[Given records]:
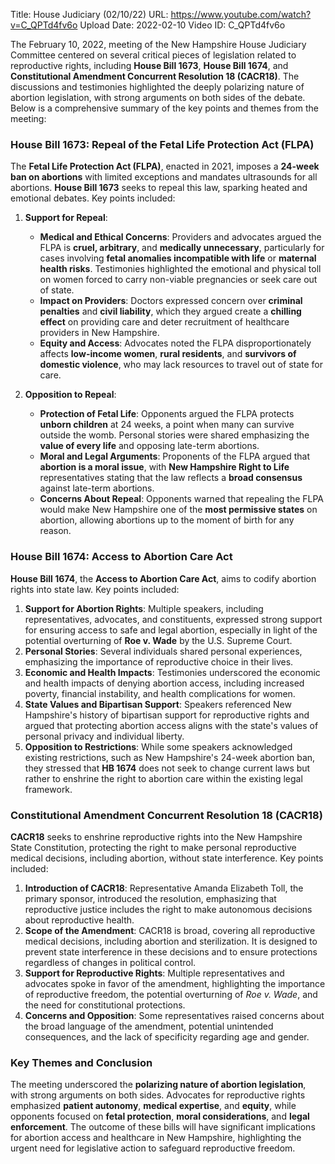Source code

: Title: House Judiciary (02/10/22)
URL: https://www.youtube.com/watch?v=C_QPTd4fv6o
Upload Date: 2022-02-10
Video ID: C_QPTd4fv6o

The February 10, 2022, meeting of the New Hampshire House Judiciary Committee centered on several critical pieces of legislation related to reproductive rights, including **House Bill 1673**, **House Bill 1674**, and **Constitutional Amendment Concurrent Resolution 18 (CACR18)**. The discussions and testimonies highlighted the deeply polarizing nature of abortion legislation, with strong arguments on both sides of the debate. Below is a comprehensive summary of the key points and themes from the meeting:

### **House Bill 1673: Repeal of the Fetal Life Protection Act (FLPA)**
The **Fetal Life Protection Act (FLPA)**, enacted in 2021, imposes a **24-week ban on abortions** with limited exceptions and mandates ultrasounds for all abortions. **House Bill 1673** seeks to repeal this law, sparking heated and emotional debates. Key points included:

1. **Support for Repeal**:
   - **Medical and Ethical Concerns**: Providers and advocates argued the FLPA is **cruel, arbitrary**, and **medically unnecessary**, particularly for cases involving **fetal anomalies incompatible with life** or **maternal health risks**. Testimonies highlighted the emotional and physical toll on women forced to carry non-viable pregnancies or seek care out of state.
   - **Impact on Providers**: Doctors expressed concern over **criminal penalties** and **civil liability**, which they argued create a **chilling effect** on providing care and deter recruitment of healthcare providers in New Hampshire.
   - **Equity and Access**: Advocates noted the FLPA disproportionately affects **low-income women**, **rural residents**, and **survivors of domestic violence**, who may lack resources to travel out of state for care.

2. **Opposition to Repeal**:
   - **Protection of Fetal Life**: Opponents argued the FLPA protects **unborn children** at 24 weeks, a point when many can survive outside the womb. Personal stories were shared emphasizing the **value of every life** and opposing late-term abortions.
   - **Moral and Legal Arguments**: Proponents of the FLPA argued that **abortion is a moral issue**, with **New Hampshire Right to Life** representatives stating that the law reflects a **broad consensus** against late-term abortions.
   - **Concerns About Repeal**: Opponents warned that repealing the FLPA would make New Hampshire one of the **most permissive states** on abortion, allowing abortions up to the moment of birth for any reason.

### **House Bill 1674: Access to Abortion Care Act**
**House Bill 1674**, the **Access to Abortion Care Act**, aims to codify abortion rights into state law. Key points included:

1. **Support for Abortion Rights**: Multiple speakers, including representatives, advocates, and constituents, expressed strong support for ensuring access to safe and legal abortion, especially in light of the potential overturning of **Roe v. Wade** by the U.S. Supreme Court.
2. **Personal Stories**: Several individuals shared personal experiences, emphasizing the importance of reproductive choice in their lives.
3. **Economic and Health Impacts**: Testimonies underscored the economic and health impacts of denying abortion access, including increased poverty, financial instability, and health complications for women.
4. **State Values and Bipartisan Support**: Speakers referenced New Hampshire's history of bipartisan support for reproductive rights and argued that protecting abortion access aligns with the state's values of personal privacy and individual liberty.
5. **Opposition to Restrictions**: While some speakers acknowledged existing restrictions, such as New Hampshire's 24-week abortion ban, they stressed that **HB 1674** does not seek to change current laws but rather to enshrine the right to abortion care within the existing legal framework.

### **Constitutional Amendment Concurrent Resolution 18 (CACR18)**
**CACR18** seeks to enshrine reproductive rights into the New Hampshire State Constitution, protecting the right to make personal reproductive medical decisions, including abortion, without state interference. Key points included:

1. **Introduction of CACR18**: Representative Amanda Elizabeth Toll, the primary sponsor, introduced the resolution, emphasizing that reproductive justice includes the right to make autonomous decisions about reproductive health.
2. **Scope of the Amendment**: CACR18 is broad, covering all reproductive medical decisions, including abortion and sterilization. It is designed to prevent state interference in these decisions and to ensure protections regardless of changes in political control.
3. **Support for Reproductive Rights**: Multiple representatives and advocates spoke in favor of the amendment, highlighting the importance of reproductive freedom, the potential overturning of *Roe v. Wade*, and the need for constitutional protections.
4. **Concerns and Opposition**: Some representatives raised concerns about the broad language of the amendment, potential unintended consequences, and the lack of specificity regarding age and gender.

### **Key Themes and Conclusion**
The meeting underscored the **polarizing nature of abortion legislation**, with strong arguments on both sides. Advocates for reproductive rights emphasized **patient autonomy**, **medical expertise**, and **equity**, while opponents focused on **fetal protection**, **moral considerations**, and **legal enforcement**. The outcome of these bills will have significant implications for abortion access and healthcare in New Hampshire, highlighting the urgent need for legislative action to safeguard reproductive freedom.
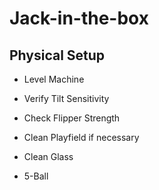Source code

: # Jack-in-the-box

## Physical Setup

-   Level Machine

-   Verify Tilt Sensitivity

-   Check Flipper Strength

-   Clean Playfield if necessary

-   Clean Glass

-   5-Ball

[Problem details]: Quote all of the records above word for word, leaving out the pictures.

[Exercise answer]:
Source code

: Title: House Judiciary (02/10/22)
URL: https://www.youtube.com/watch?v=C_QPTd4fv6o
Upload Date: 2022-02-10
Video ID: C_QPTd4fv6o

The February 10, 2022, meeting of the New Hampshire House Judiciary Committee centered on several critical pieces of legislation related to reproductive rights, including **House Bill 1673**, **House Bill 1674**, and **Constitutional Amendment Concurrent Resolution 18 (CACR18)**. The discussions and testimonies highlighted the deeply polarizing nature of abortion legislation, with strong arguments on both sides of the debate. Below is a comprehensive summary of the key points and themes from the meeting:

### **House Bill 1673: Repeal of the Fetal Life Protection Act (FLPA)**
The **Fetal Life Protection Act (FLPA)**, enacted in 2021, imposes a **24-week ban on abortions** with limited exceptions and mandates ultrasounds for all abortions. **House Bill 1673** seeks to repeal this law, sparking heated and emotional debates. Key points included:

1. **Support for Repeal**:
   - **Medical and Ethical Concerns**: Providers and advocates argued the FLPA is **cruel, arbitrary**, and **medically unnecessary**, particularly for cases involving **fetal anomalies incompatible with life** or **maternal health risks**. Testimonies highlighted the emotional and physical toll on women forced to carry non-viable pregnancies or seek care out of state.
   - **Impact on Providers**: Doctors expressed concern over **criminal penalties** and **civil liability**, which they argued create a **chilling effect** on providing care and deter recruitment of healthcare providers in New Hampshire.
   - **Equity and Access**: Advocates noted the FLPA disproportionately affects **low-income women**, **rural residents**, and **survivors of domestic violence**, who may lack resources to travel out of state for care.

2. **Opposition to Repeal**:
   - **Protection of Fetal Life**: Opponents argued the FLPA protects **unborn children** at 24 weeks, a point when many can survive outside the womb. Personal stories were shared emphasizing the **value of every life** and opposing late-term abortions.
   - **Moral and Legal Arguments**: Proponents of the FLPA argued that **abortion is a moral issue**, with **New Hampshire Right to Life** representatives stating that the law reflects a **broad consensus** against late-term abortions.
   - **Concerns About Repeal**: Opponents warned that repealing the FLPA would make New Hampshire one of the **most permissive states** on abortion, allowing abortions up to the moment of birth for any reason.

### **House Bill 1674: Access to Abortion Care Act**
**House Bill 1674**, the **Access to Abortion Care Act**, aims to codify abortion rights into state law. Key points included:

1. **Support for Abortion Rights**: Multiple speakers, including representatives, advocates, and constituents, expressed strong support for ensuring access to safe and legal abortion, especially in light of the potential overturning of **Roe v. Wade** by the U.S. Supreme Court.
2. **Personal Stories**: Several individuals shared personal experiences, emphasizing the importance of reproductive choice in their lives.
3. **Economic and Health Impacts**: Testimonies underscored the economic and health impacts of denying abortion access, including increased poverty, financial instability, and health complications for women.
4. **State Values and Bipartisan Support**: Speakers referenced New Hampshire's history of bipartisan support for reproductive rights and argued that protecting abortion access aligns with the state's values of personal privacy and individual liberty.
5. **Opposition to Restrictions**: While some speakers acknowledged existing restrictions, such as New Hampshire's 24-week abortion ban, they stressed that **HB 1674** does not seek to change current laws but rather to enshrine the right to abortion care within the existing legal framework.

### **Constitutional Amendment Concurrent Resolution 18 (CACR18)**
**CACR18** seeks to enshrine reproductive rights into the New Hampshire State Constitution, protecting the right to make personal reproductive medical decisions, including abortion, without state interference. Key points included:

1. **Introduction of CACR18**: Representative Amanda Elizabeth Toll, the primary sponsor, introduced the resolution, emphasizing that reproductive justice includes the right to make autonomous decisions about reproductive health.
2. **Scope of the Amendment**: CACR18 is broad, covering all reproductive medical decisions, including abortion and sterilization. It is designed to prevent state interference in these decisions and to ensure protections regardless of changes in political control.
3. **Support for Reproductive Rights**: Multiple representatives and advocates spoke in favor of the amendment, highlighting the importance of reproductive freedom, the potential overturning of *Roe v. Wade*, and the need for constitutional protections.
4. **Concerns and Opposition**: Some representatives raised concerns about the broad language of the amendment, potential unintended consequences, and the lack of specificity regarding age and gender.

### **Key Themes and Conclusion**
The meeting underscored the **polarizing nature of abortion legislation**, with strong arguments on both sides. Advocates for reproductive rights emphasized **patient autonomy**, **medical expertise**, and **equity**, while opponents focused on **fetal protection**, **moral considerations**, and **legal enforcement**. The outcome of these bills will have significant implications for abortion access and healthcare in New Hampshire, highlighting the urgent need for legislative action to safeguard reproductive freedom.
Source code

: # Jack-in-the-box

## Physical Setup

-   Level Machine

-   Verify Tilt Sensitivity

-   Check Flipper Strength

-   Clean Playfield if necessary

-   Clean Glass

-   5-Ball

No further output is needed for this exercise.